# WHAT TO WORK ON
Transcribe each entry exactly as it appears, leaving out any picture it holds.

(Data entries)
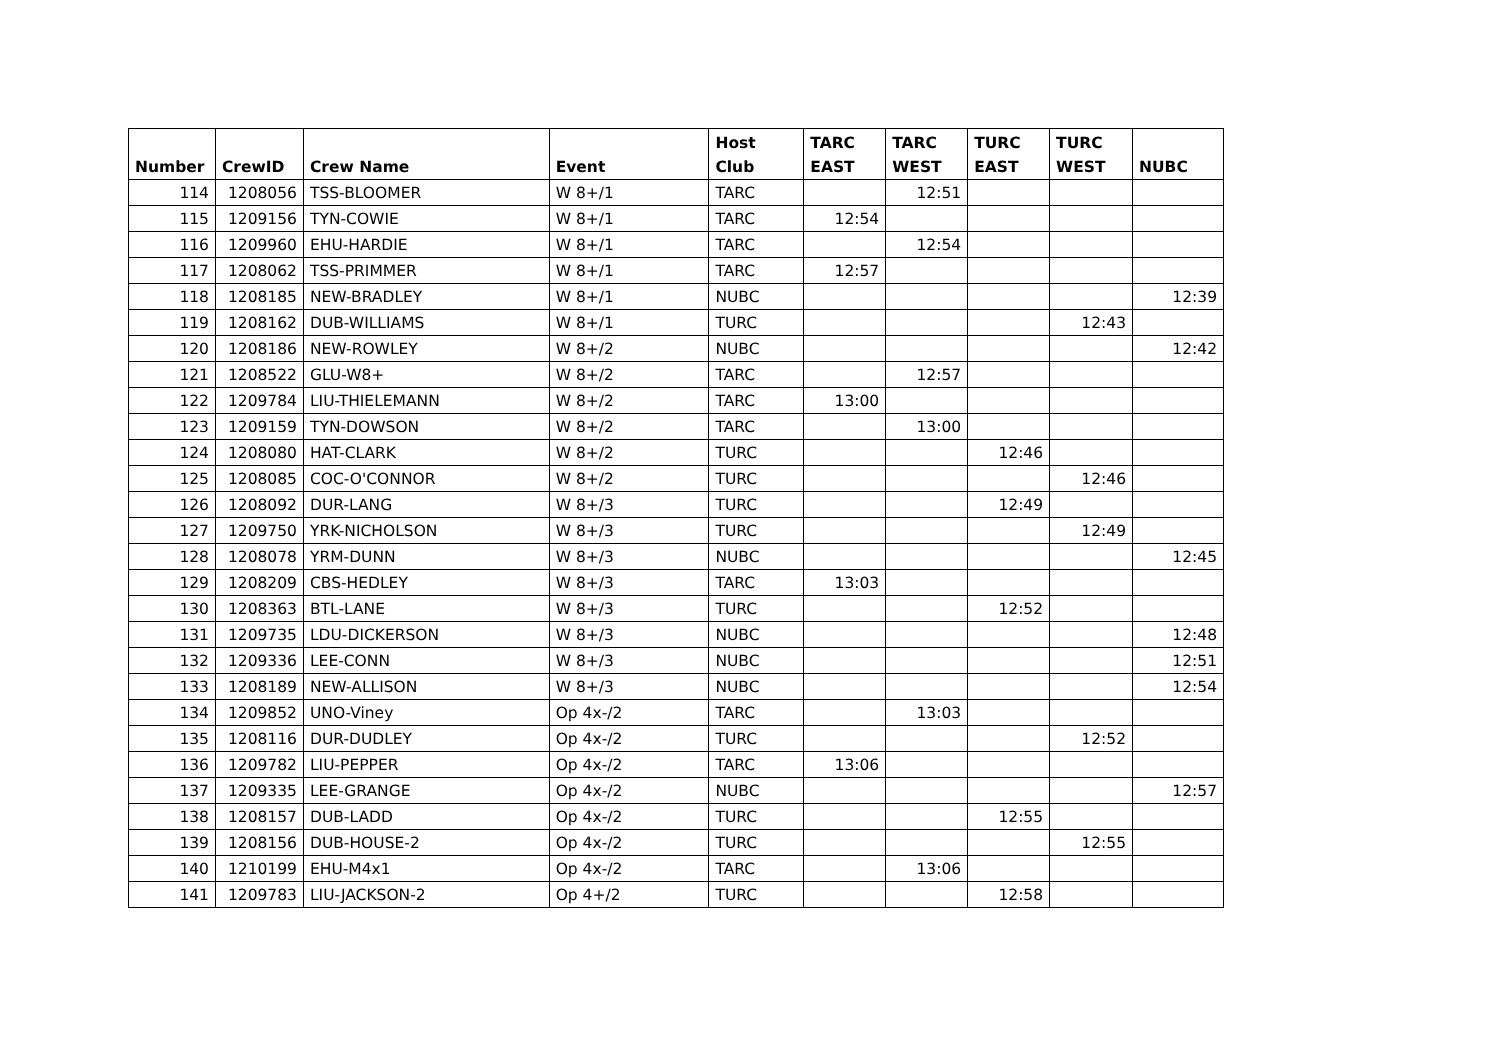| Number | CrewID | Crew Name | Event | Host Club | TARC EAST | TARC WEST | TURC EAST | TURC WEST | NUBC |
| --- | --- | --- | --- | --- | --- | --- | --- | --- | --- |
| 114 | 1208056 | TSS-BLOOMER | W 8+/1 | TARC | | 12:51 | | | |
| 115 | 1209156 | TYN-COWIE | W 8+/1 | TARC | 12:54 | | | | |
| 116 | 1209960 | EHU-HARDIE | W 8+/1 | TARC | | 12:54 | | | |
| 117 | 1208062 | TSS-PRIMMER | W 8+/1 | TARC | 12:57 | | | | |
| 118 | 1208185 | NEW-BRADLEY | W 8+/1 | NUBC | | | | | 12:39 |
| 119 | 1208162 | DUB-WILLIAMS | W 8+/1 | TURC | | | | 12:43 | |
| 120 | 1208186 | NEW-ROWLEY | W 8+/2 | NUBC | | | | | 12:42 |
| 121 | 1208522 | GLU-W8+ | W 8+/2 | TARC | | 12:57 | | | |
| 122 | 1209784 | LIU-THIELEMANN | W 8+/2 | TARC | 13:00 | | | | |
| 123 | 1209159 | TYN-DOWSON | W 8+/2 | TARC | | 13:00 | | | |
| 124 | 1208080 | HAT-CLARK | W 8+/2 | TURC | | | 12:46 | | |
| 125 | 1208085 | COC-O'CONNOR | W 8+/2 | TURC | | | | 12:46 | |
| 126 | 1208092 | DUR-LANG | W 8+/3 | TURC | | | 12:49 | | |
| 127 | 1209750 | YRK-NICHOLSON | W 8+/3 | TURC | | | | 12:49 | |
| 128 | 1208078 | YRM-DUNN | W 8+/3 | NUBC | | | | | 12:45 |
| 129 | 1208209 | CBS-HEDLEY | W 8+/3 | TARC | 13:03 | | | | |
| 130 | 1208363 | BTL-LANE | W 8+/3 | TURC | | | 12:52 | | |
| 131 | 1209735 | LDU-DICKERSON | W 8+/3 | NUBC | | | | | 12:48 |
| 132 | 1209336 | LEE-CONN | W 8+/3 | NUBC | | | | | 12:51 |
| 133 | 1208189 | NEW-ALLISON | W 8+/3 | NUBC | | | | | 12:54 |
| 134 | 1209852 | UNO-Viney | Op 4x-/2 | TARC | | 13:03 | | | |
| 135 | 1208116 | DUR-DUDLEY | Op 4x-/2 | TURC | | | | 12:52 | |
| 136 | 1209782 | LIU-PEPPER | Op 4x-/2 | TARC | 13:06 | | | | |
| 137 | 1209335 | LEE-GRANGE | Op 4x-/2 | NUBC | | | | | 12:57 |
| 138 | 1208157 | DUB-LADD | Op 4x-/2 | TURC | | | 12:55 | | |
| 139 | 1208156 | DUB-HOUSE-2 | Op 4x-/2 | TURC | | | | 12:55 | |
| 140 | 1210199 | EHU-M4x1 | Op 4x-/2 | TARC | | 13:06 | | | |
| 141 | 1209783 | LIU-JACKSON-2 | Op 4+/2 | TURC | | | 12:58 | | |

# SOLUTION FOR THIS TASK
| Number | CrewID | Crew Name | Event | Host Club | TARC EAST | TARC WEST | TURC EAST | TURC WEST | NUBC |
| --- | --- | --- | --- | --- | --- | --- | --- | --- | --- |
| 114 | 1208056 | TSS-BLOOMER | W 8+/1 | TARC | | 12:51 | | | |
| 115 | 1209156 | TYN-COWIE | W 8+/1 | TARC | 12:54 | | | | |
| 116 | 1209960 | EHU-HARDIE | W 8+/1 | TARC | | 12:54 | | | |
| 117 | 1208062 | TSS-PRIMMER | W 8+/1 | TARC | 12:57 | | | | |
| 118 | 1208185 | NEW-BRADLEY | W 8+/1 | NUBC | | | | | 12:39 |
| 119 | 1208162 | DUB-WILLIAMS | W 8+/1 | TURC | | | | 12:43 | |
| 120 | 1208186 | NEW-ROWLEY | W 8+/2 | NUBC | | | | | 12:42 |
| 121 | 1208522 | GLU-W8+ | W 8+/2 | TARC | | 12:57 | | | |
| 122 | 1209784 | LIU-THIELEMANN | W 8+/2 | TARC | 13:00 | | | | |
| 123 | 1209159 | TYN-DOWSON | W 8+/2 | TARC | | 13:00 | | | |
| 124 | 1208080 | HAT-CLARK | W 8+/2 | TURC | | | 12:46 | | |
| 125 | 1208085 | COC-O'CONNOR | W 8+/2 | TURC | | | | 12:46 | |
| 126 | 1208092 | DUR-LANG | W 8+/3 | TURC | | | 12:49 | | |
| 127 | 1209750 | YRK-NICHOLSON | W 8+/3 | TURC | | | | 12:49 | |
| 128 | 1208078 | YRM-DUNN | W 8+/3 | NUBC | | | | | 12:45 |
| 129 | 1208209 | CBS-HEDLEY | W 8+/3 | TARC | 13:03 | | | | |
| 130 | 1208363 | BTL-LANE | W 8+/3 | TURC | | | 12:52 | | |
| 131 | 1209735 | LDU-DICKERSON | W 8+/3 | NUBC | | | | | 12:48 |
| 132 | 1209336 | LEE-CONN | W 8+/3 | NUBC | | | | | 12:51 |
| 133 | 1208189 | NEW-ALLISON | W 8+/3 | NUBC | | | | | 12:54 |
| 134 | 1209852 | UNO-Viney | Op 4x-/2 | TARC | | 13:03 | | | |
| 135 | 1208116 | DUR-DUDLEY | Op 4x-/2 | TURC | | | | 12:52 | |
| 136 | 1209782 | LIU-PEPPER | Op 4x-/2 | TARC | 13:06 | | | | |
| 137 | 1209335 | LEE-GRANGE | Op 4x-/2 | NUBC | | | | | 12:57 |
| 138 | 1208157 | DUB-LADD | Op 4x-/2 | TURC | | | 12:55 | | |
| 139 | 1208156 | DUB-HOUSE-2 | Op 4x-/2 | TURC | | | | 12:55 | |
| 140 | 1210199 | EHU-M4x1 | Op 4x-/2 | TARC | | 13:06 | | | |
| 141 | 1209783 | LIU-JACKSON-2 | Op 4+/2 | TURC | | | 12:58 | | |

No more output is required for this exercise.